On the serious side of his CSEG activities, Jack served on a Government Relations Committee formed in response to the National Energy Program's assault on the oil industry in 1970. He was involved in various initiatives with the most significant being the design of a Geophysical Incentives Program for the Province of Alberta. Jack's design was accepted by the Government of Alberta almost without modification, and resulted in thousands of miles of high quality seismic data being recorded in Alberta and made available to the industry at lowered costs.
Jack also participated in many CSEG and SEG conventions. He was Technical Co-Chair of the first CSPG-CSEG convention. In 1977, he served as Arrangements Chair for the SEG convention, also held in Calgary.
Jack was elected President of the CSEG in 1975 – a position that reopened his geological windows for him on other geoscientific societies in Canada. In 1980 he received the CSEG Meritorious Service Award for a variety of contributions. An important one was his organization of a course "Geology for Geophysicists" for working geophysicists, lead by several U of C professors.
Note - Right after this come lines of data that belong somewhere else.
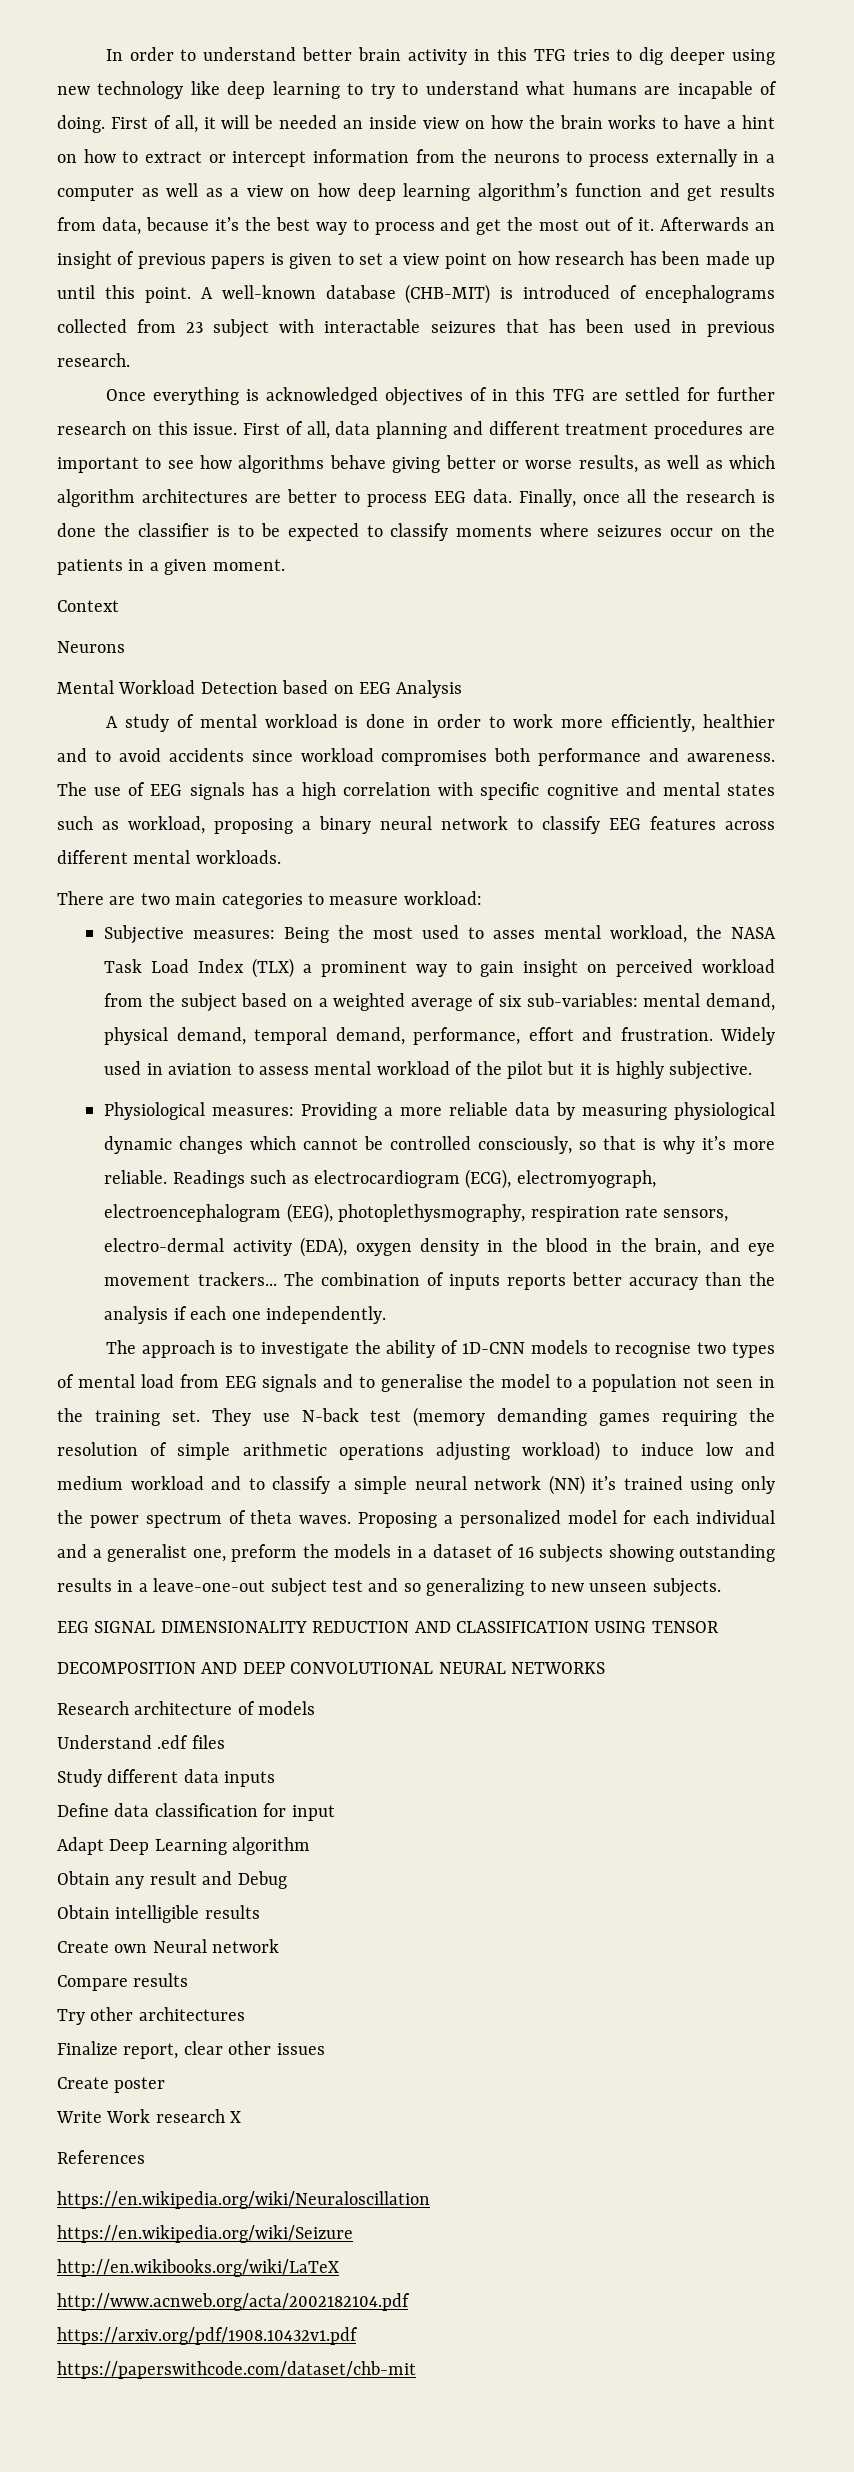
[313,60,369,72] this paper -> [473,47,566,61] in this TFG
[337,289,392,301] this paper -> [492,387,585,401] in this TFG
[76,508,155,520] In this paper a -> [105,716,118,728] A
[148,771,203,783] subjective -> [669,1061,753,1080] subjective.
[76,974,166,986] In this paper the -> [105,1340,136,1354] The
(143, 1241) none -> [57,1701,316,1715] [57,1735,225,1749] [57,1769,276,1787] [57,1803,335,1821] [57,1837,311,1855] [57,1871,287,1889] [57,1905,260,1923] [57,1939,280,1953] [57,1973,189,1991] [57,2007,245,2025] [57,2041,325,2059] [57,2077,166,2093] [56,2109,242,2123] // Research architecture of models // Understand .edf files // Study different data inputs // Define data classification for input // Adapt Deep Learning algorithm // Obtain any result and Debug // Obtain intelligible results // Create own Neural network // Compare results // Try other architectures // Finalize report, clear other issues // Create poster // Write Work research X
Other highlights of Jack's rich and varied career were the summer he sent HBOG's Vibroseis crew to Prince Edward Island and another time when the same crew dealt with the technical challenge of trying to get seismic data through the surface basalts in the B.C.'s Bowser/Chilcotin basin. In 1978 he also played a key role in bringing Conoco's shear wave vibrators into Canada to record an experimental shear wave program. 13 companies recorded shear wave and P wave data over approximately 10 sites of known Canadian geology.
Throughout the waves of change in the petroleum industry, Jack has adapted and evolved. In the late 70s and 80s, he moved from technical work into management at HBOG. When Dome took over HBOG in 1981, he stayed on for a brief time before accepting an offer from Suncor. He worked there until 1987, first in exploration management and then as Vice President of Exploration.
In 1988, Jack returned to his geophysical roots as a consulting geophysicist. He continues in that role today, reveling in all the changes and advancements in the field of exploration. "The new technologies made available by my principal client, Talisman Energy lnc., makes the search for oil and gas even more powerful and exciting then ever before," says Jack.
When Kay and Jack pause to take stock of their half-century life in the geophysical business, they think of the young people they have had the opportunity to mentor. "As Manager of Geophysics at HBOG, I made many trips to universities in Canada and abroad to hire geophysicists for the company," says Jack. "Kay and I continue to delight in the brilliance and enthusiasm of the people we met this way."
"It has been a joy watching them become fine people and great geophysicists. I still think fondly and proudly of these men and women as 'my guys'."
Through these special recruits and through his own commitment to remain at the forefront of a rapidly evolving profession, Jack Pullen is keeping his focus on the future.